### WHAT YOU WILL DO
The entries that follow need to be printed exactly as they are, minus any pictures.

### AVAILABLE RECORDS
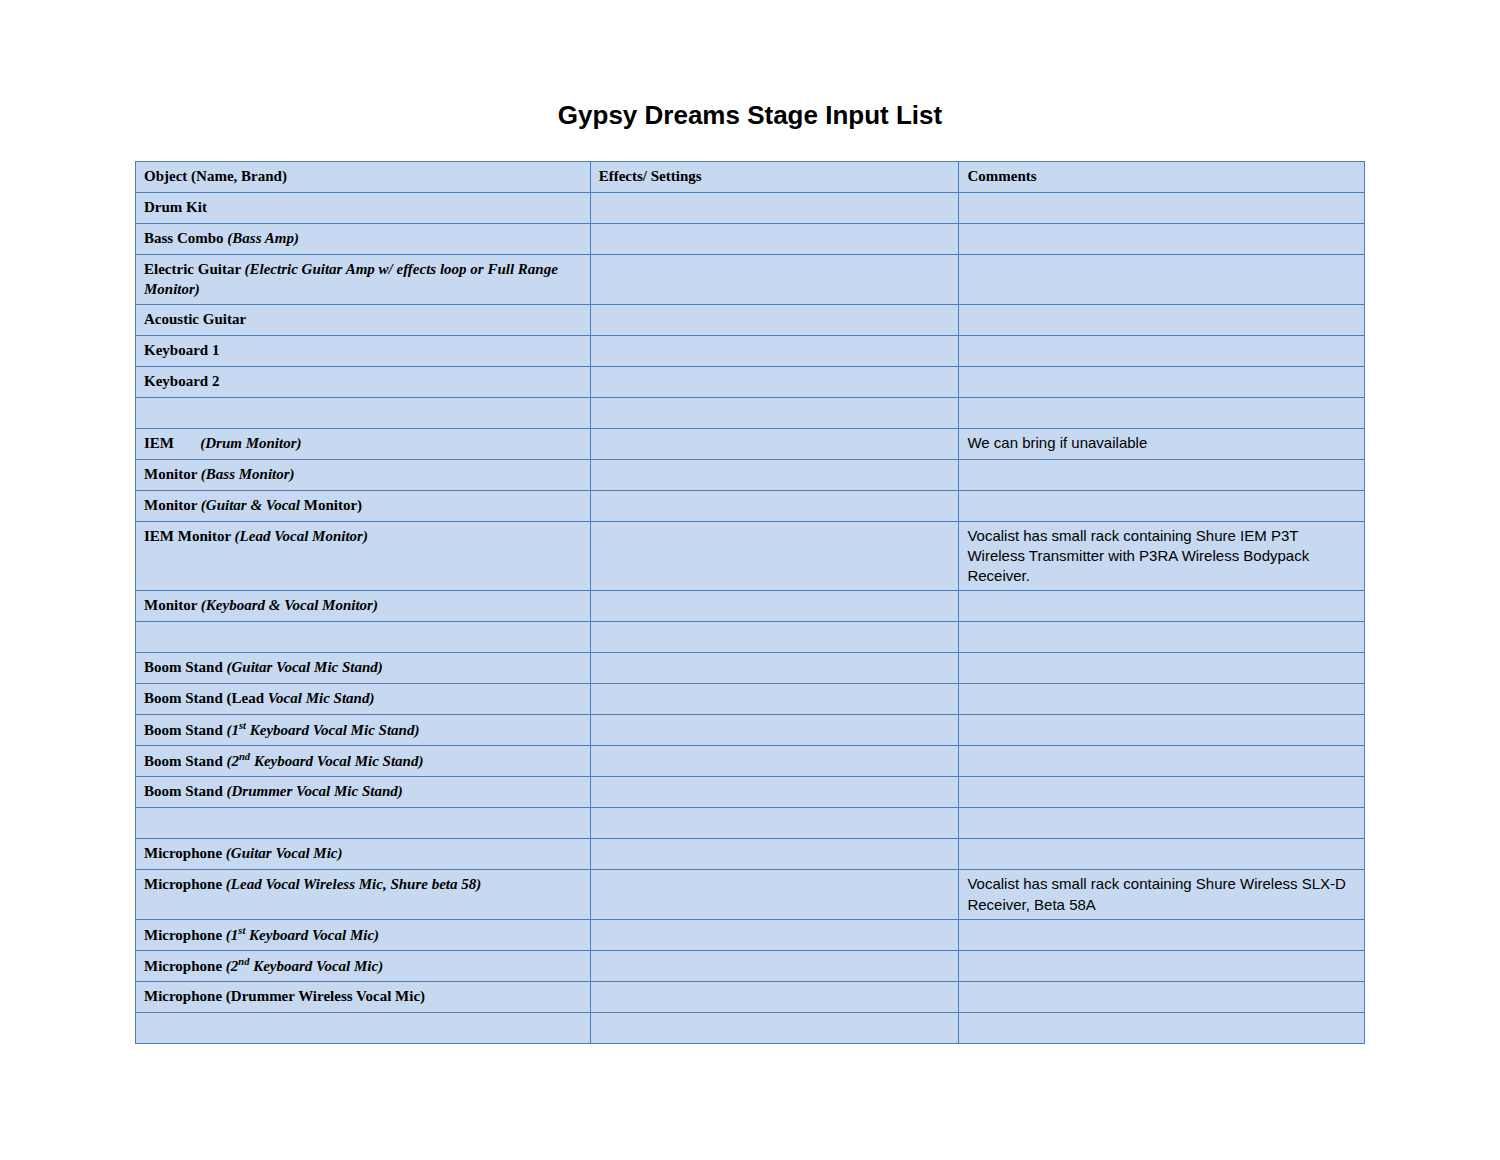Gypsy Dreams Stage Input List
| Object (Name, Brand) | Effects/ Settings | Comments |
| Drum Kit | | |
| Bass Combo (Bass Amp) | | |
| Electric Guitar (Electric Guitar Amp w/ effects loop or Full Range Monitor) | | |
| Acoustic Guitar | | |
| Keyboard 1 | | |
| Keyboard 2 | | |
| IEM (Drum Monitor) | | We can bring if unavailable |
| Monitor (Bass Monitor) | | |
| Monitor (Guitar & Vocal Monitor) | | |
| IEM Monitor (Lead Vocal Monitor) | | Vocalist has small rack containing Shure IEM P3T Wireless Transmitter with P3RA Wireless Bodypack Receiver. |
| Monitor (Keyboard & Vocal Monitor) | | |
| Boom Stand (Guitar Vocal Mic Stand) | | |
| Boom Stand (Lead Vocal Mic Stand) | | |
| Boom Stand (1 st Keyboard Vocal Mic Stand) | | |
| Boom Stand (2 nd Keyboard Vocal Mic Stand) | | |
| Boom Stand (Drummer Vocal Mic Stand) | | |
| Microphone (Guitar Vocal Mic) | | |
| Microphone (Lead Vocal Wireless Mic, Shure beta 58) | | Vocalist has small rack containing Shure Wireless SLX-D Receiver, Beta 58A |
| Microphone (1 st Keyboard Vocal Mic) | | |
| Microphone (2 nd Keyboard Vocal Mic) | | |
| Microphone (Drummer Wireless Vocal Mic) | | |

### THE COMPLETED TASK
Gypsy Dreams Stage Input List
| Object (Name, Brand) | Effects/ Settings | Comments |
| Drum Kit | | |
| Bass Combo (Bass Amp) | | |
| Electric Guitar (Electric Guitar Amp w/ effects loop or Full Range Monitor) | | |
| Acoustic Guitar | | |
| Keyboard 1 | | |
| Keyboard 2 | | |
| IEM (Drum Monitor) | | We can bring if unavailable |
| Monitor (Bass Monitor) | | |
| Monitor (Guitar & Vocal Monitor) | | |
| IEM Monitor (Lead Vocal Monitor) | | Vocalist has small rack containing Shure IEM P3T Wireless Transmitter with P3RA Wireless Bodypack Receiver. |
| Monitor (Keyboard & Vocal Monitor) | | |
| Boom Stand (Guitar Vocal Mic Stand) | | |
| Boom Stand (Lead Vocal Mic Stand) | | |
| Boom Stand (1 st Keyboard Vocal Mic Stand) | | |
| Boom Stand (2 nd Keyboard Vocal Mic Stand) | | |
| Boom Stand (Drummer Vocal Mic Stand) | | |
| Microphone (Guitar Vocal Mic) | | |
| Microphone (Lead Vocal Wireless Mic, Shure beta 58) | | Vocalist has small rack containing Shure Wireless SLX-D Receiver, Beta 58A |
| Microphone (1 st Keyboard Vocal Mic) | | |
| Microphone (2 nd Keyboard Vocal Mic) | | |
| Microphone (Drummer Wireless Vocal Mic) | | |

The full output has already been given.